· 

La femme-bolide

 

Yoko Okamoto était invitée par la F.F.A.A.A et Christian Tissier ces 19 et 20 janvier 2019, à l’occasion d’un grand stage événement, sur les tatamis du gymnase Hector Berlioz, à Vincennes.

 

C’est peu dire qu’il y a du monde dans la salle.

 

Il y a des fois, on rigole, parce qu’à près de trois cents sur les tatamis de ce pauvre gymnase, on n’arrive plus trop à bouger. Il faut y mettre du sien pour tenter un pivot sans éborgner le voisin, donc on hésite.

 

Ce matin, il y en a cent de plus ; on ne sait plus où les mettre dans les coins. Je ne pensais pas que cette brave salle pouvait contenir tant de gens.

 

Mais tout le monde a l'air content et fixe, calme et patient, le centre des tapis.

 

 

Yoko Okamoto, nommée  7 e Dan en ce début janvier 2019 par l’Aïkikaï à l’occasion de la cérémonie du Kagami Biraki*(1), n’est pas une inconnue de nos tatamis.  

 

Élève de Christian Tissier au début des années 80, elle s’entraîne longuement au Hombu Dojo avant de s'établir aux Etats-Unis, puis à Kyoto, au cœur du Japon traditionnel, où elle ouvre un dojo au début des années 2000.

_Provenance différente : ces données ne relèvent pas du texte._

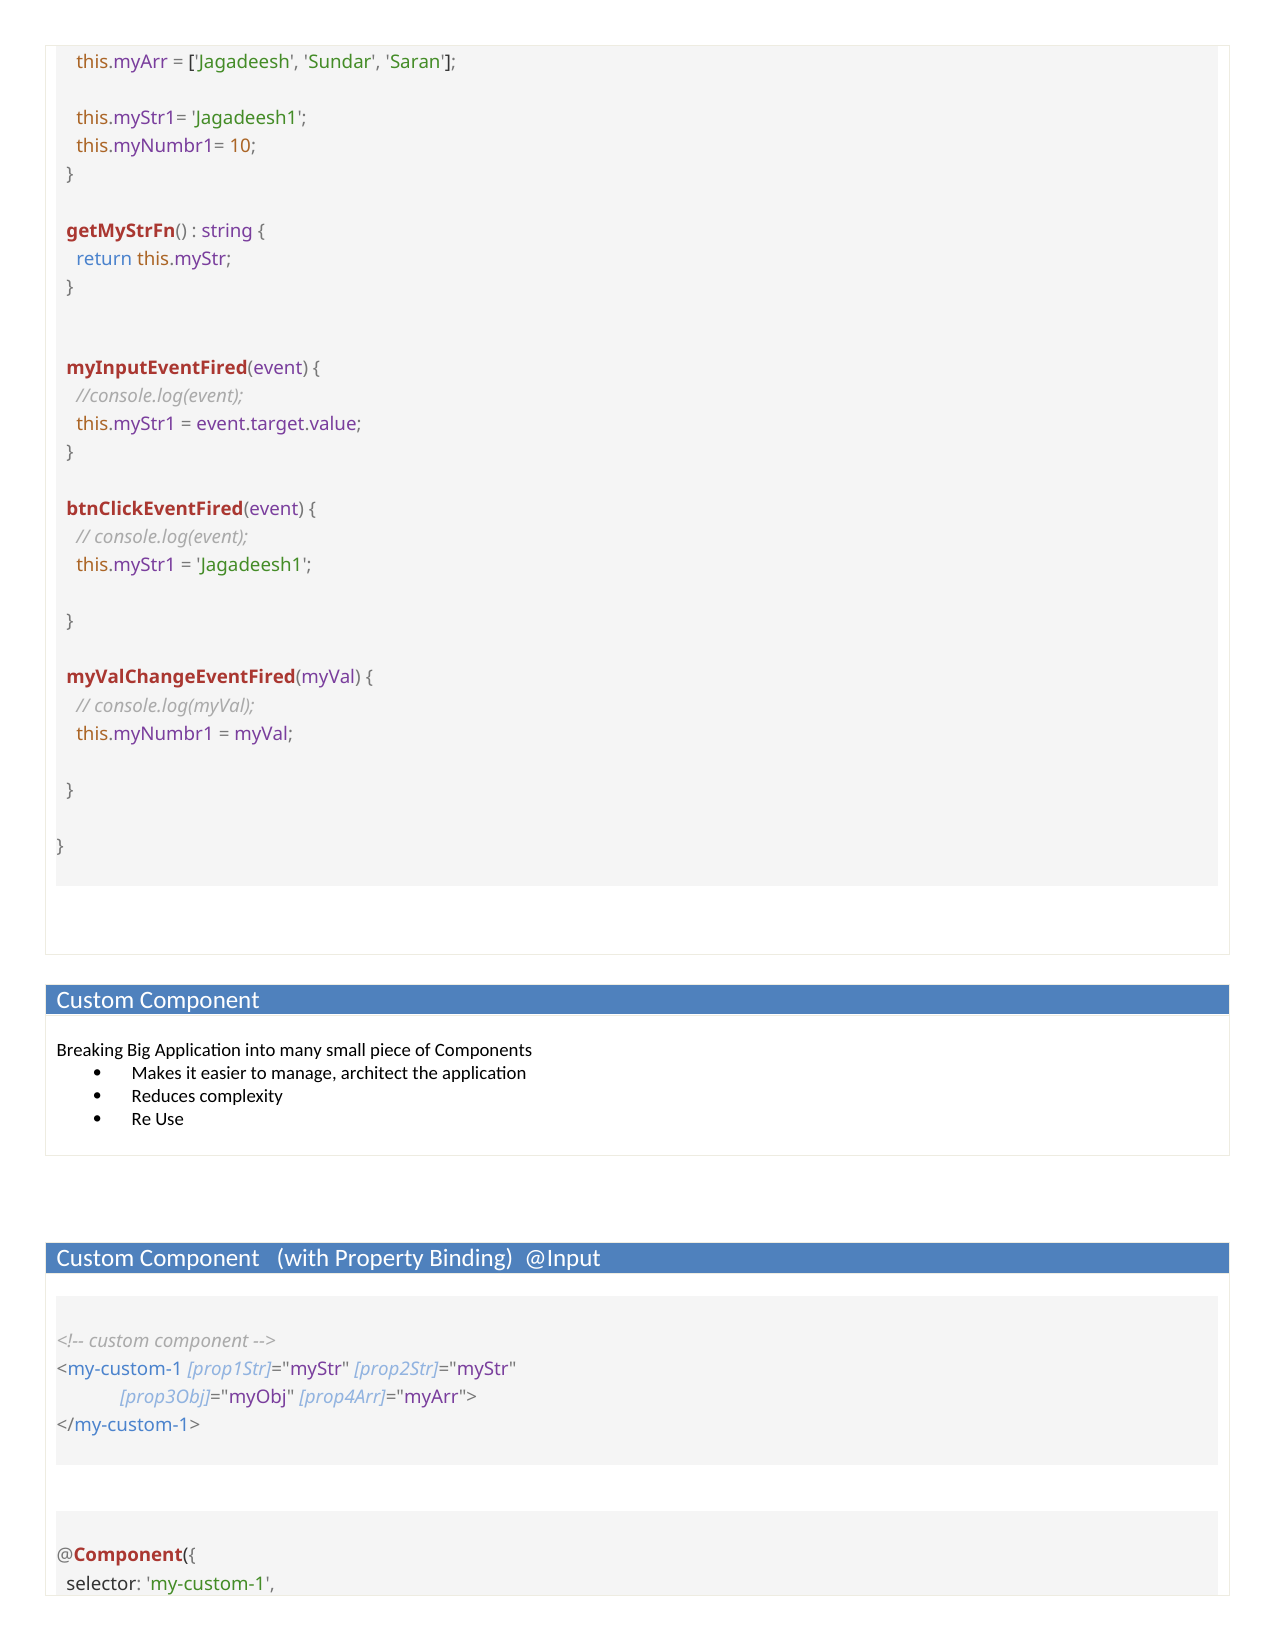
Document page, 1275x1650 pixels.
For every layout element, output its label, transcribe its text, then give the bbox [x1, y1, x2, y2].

table_cell Breaking Big Application into many small piece of Components Makes it easier to manage, architect the application Reduces complexity Re Use [46, 1016, 1229, 1155]
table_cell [46, 46, 1229, 954]
table_header Custom Component [46, 985, 1229, 1014]
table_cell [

Elle y enseigne aujourd'hui, dans le Kyoto historique, au sein d'un dojo qui éblouit par son architecture traditionnelle japonaise et l’harmonie de ses bois sculptés*(2).

 

Déployant son activité hors Japon non seulement en France, mais également à l’international, notamment aux Etats-Unis, elle revient régulièrement nous voir à Paris à l’invitation de Christian Tissier, pour nous proposer dans la bonne humeur son aïkido riche et dynamique.

 

Incisive, elle se déplace dans l’espace telle une voiture de course qu’on peine à suivre des yeux tant elle va vite.  Son travail de centrage (aujourd'hui variations sur Yokomen Uchi) est si puissant qu’il emporte le partenaire comme une centrifugeuse dont il ressort pourtant non pas lessivé, mais tout content de son sort.

 

 

Il faut dire que si le travail est dense, on perçoit son énergie : aucune contrainte dans l’action, mais une fluidité vorace de tout emporter autour de soi comme l’adhésion de celui qui s’y confronte.

 

Pour approcher sa technique, on est obligé de respirer pleinement, de tout son corps, en vastes goulées qui nous aident à maintenir des appuis et à donner toute son amplitude au mouvement.

 

Un travail puissant mais toujours souple, frontal, dont on sort tout ébahi, comme on est soudain surpris de l'avoir vue passer tout près dans un sourire... Déjà, elle ne s'est pas arrêtée, elle a continué sa route, après s'être assurée que tout se passait bien.

 

Toujours dans le rythme. 

Une femme cyclone à la bonne humeur fracassante, qu'on a envie de suivre partout, attaché à ses pas trépidants.

 

 

 

 

 

 

 

(1) Kagami Biraki : Fêtée traditionnellement le 11 janvier au Japon, cette cérémonie, shinto à l'origine, marque le passage à la nouvelle année. Plusieurs arts martiaux ont introduit cette cérémonie dans leur protocole afin de souligne le premier entraînement de la nouvelle année.

 

(2) Aïkido Kyoto : Fondé en 2003 et affilié à l'Aïkikaï, centre d'enseignement actuel de Yoko Okamoto Senseï, qui regroupe plusieurs salles d'entraînement, dont le dojo traditionnel Butokuden, au sein du Kyoto Budo Center, dont la réputation dépasse largement les frontières.